Le monde du ballon ovale est une fois de plus en deuil. Après la mort, le 12 décembre dernier de Nicolas Chauvin, c’est au tour de Nathan Soyeux de décéder à la suite d’un double plaquage, lors d’un match amateur.

Nathan Soyeux, un étudiant âgé de 23 ans est mort à l’hôpital de Dijon à la suite d’un double plaquage parvenu lors d’un match en novembre dernier. À la suite de l’incident, le jeune homme s’est assis au bord du terrain en se plaignant d’un mal de tête. Quelques minutes plus tard, Nathan Soyeux perd connaissance et il est transporté d’urgence à l’hôpital. Les médecins l’ont plongé dans un coma artificiel pendant une dizaine de jours mais son état s’est rapidement dégradé de jour en jour.

 

Non, il n’était pas joueur de rugby professionnel, non il ne jouait pas dans un grand club mais aujourd’hui, après…
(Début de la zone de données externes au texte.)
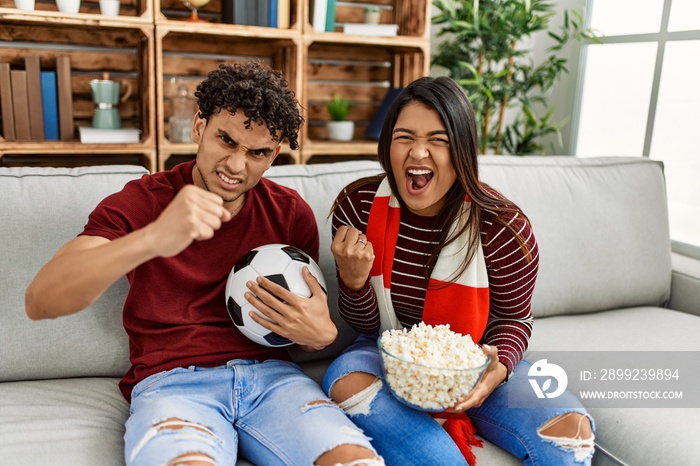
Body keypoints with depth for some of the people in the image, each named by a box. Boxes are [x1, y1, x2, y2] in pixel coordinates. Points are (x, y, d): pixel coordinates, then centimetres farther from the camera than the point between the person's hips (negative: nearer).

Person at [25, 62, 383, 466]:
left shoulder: (292, 213, 8)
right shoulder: (141, 202, 0)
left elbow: (313, 324, 14)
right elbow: (40, 301, -16)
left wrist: (321, 334, -13)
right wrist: (153, 239, -34)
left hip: (270, 375, 3)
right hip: (171, 381, -2)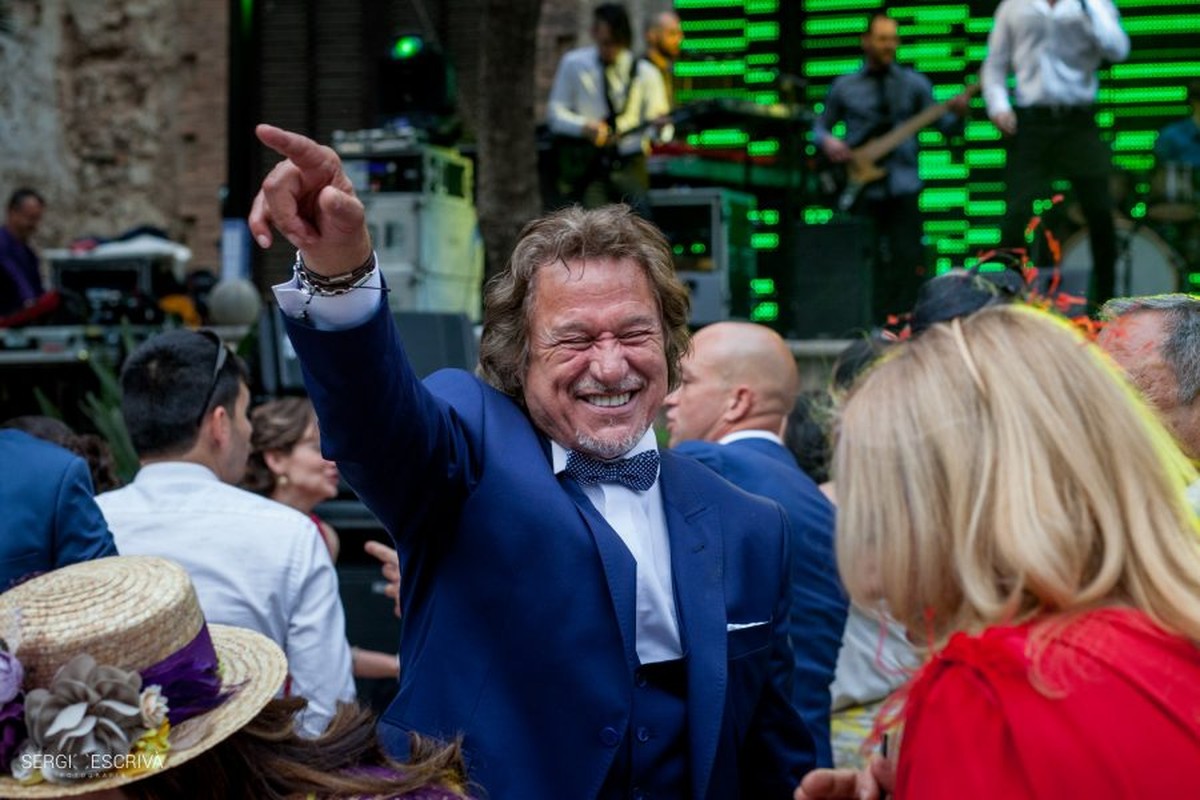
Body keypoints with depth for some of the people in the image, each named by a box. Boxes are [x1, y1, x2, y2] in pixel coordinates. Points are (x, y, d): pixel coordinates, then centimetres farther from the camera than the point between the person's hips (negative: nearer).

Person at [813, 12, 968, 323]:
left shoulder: (913, 84, 8)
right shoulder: (844, 86, 10)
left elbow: (944, 126, 5)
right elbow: (820, 126, 17)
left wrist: (957, 113, -17)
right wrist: (828, 142, -5)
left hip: (902, 185, 0)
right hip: (862, 189, 1)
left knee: (908, 259, -8)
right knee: (867, 265, 2)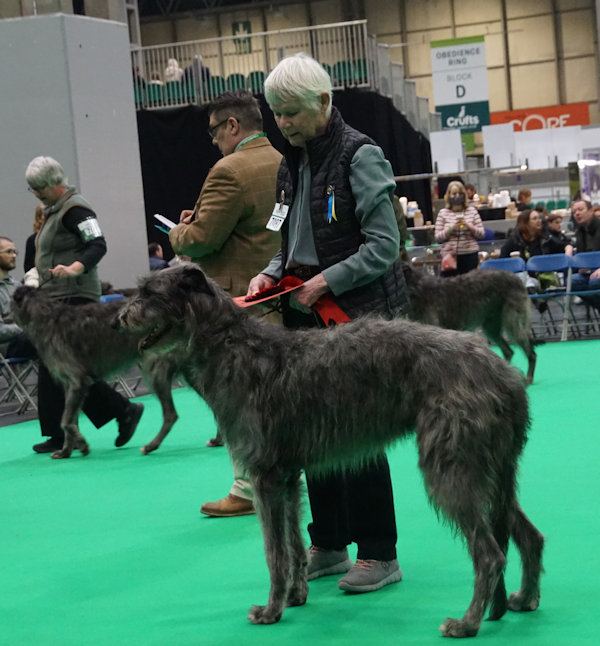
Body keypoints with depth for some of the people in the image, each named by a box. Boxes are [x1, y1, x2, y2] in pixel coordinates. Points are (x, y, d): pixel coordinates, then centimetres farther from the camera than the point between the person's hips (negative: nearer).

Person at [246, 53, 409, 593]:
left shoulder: (359, 156, -11)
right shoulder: (293, 164, 12)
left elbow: (384, 245, -16)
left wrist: (326, 281, -19)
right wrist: (272, 274, 2)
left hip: (360, 315, -8)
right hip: (307, 317, 8)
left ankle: (379, 554, 7)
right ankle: (329, 546, 24)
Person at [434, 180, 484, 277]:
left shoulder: (472, 211, 8)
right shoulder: (443, 213, 6)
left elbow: (482, 234, 5)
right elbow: (437, 237, 1)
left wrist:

Publiée par Quentin Sfez sur Dimanche 6 janvier 2019

 

« Ce n’est pas possible de voir des gens mourir à cause de quelque chose qu’on aime », dénonce ce garçon. « C’est terrible pour tout ça, je me mets à la place de ces parents, se dire qu’il est décédé en jouant au rugby, cela ne doit pas existe » dénonce Quentin Sfez, un ami d’enfance de Nathan.

Un sport alarmant

Quentin n’est pas le premier a tiré la sonnette d’alarme concernant ce sport, Jean Chazal, neurochirurgien à l’hôpital de Clermont-Ferrand avait également fait la démarche. Mais à la suite de cette prévention le Comité médical de la Fédération l’a écarté. Pour ce Chirurgien cela ne fait aucun doute « le rugby, est devenu un sport d’affrontement, ce sport a tué ces jeunes. » Il appelle une nouvelle fois ces sportifs à prendre conscience des dangers réels du rugby.

Quatre morts en huit mois

 La mort tragique de Nathan Soyeux est malheureusement la quatrième en huit mois sur un terrain de rugby. Le 12 décembre, Nicolas Chauvin âgé de 18 ans décède à la suite d’un plaquage survenu quelques jours plus tôt. Avant lui, l’amateur Adrien Descrulhes (17 ans) et Louis Fajfrowski (21 ans) qui était un joueur professionnel.

« Il y a un peu de la peur » et des parents, qui ont leurs enfants qui jouent au rugby, « ne vont plus vouloir qu’ils y aillent » indique Quentin Sfez. Et pourtant, la Fédération Française de rugby voit son nombre de licencié diminué au fil des années. Son président, Bernard Laporte a annoncé en décembre dernier un déclin de plus de 5 %.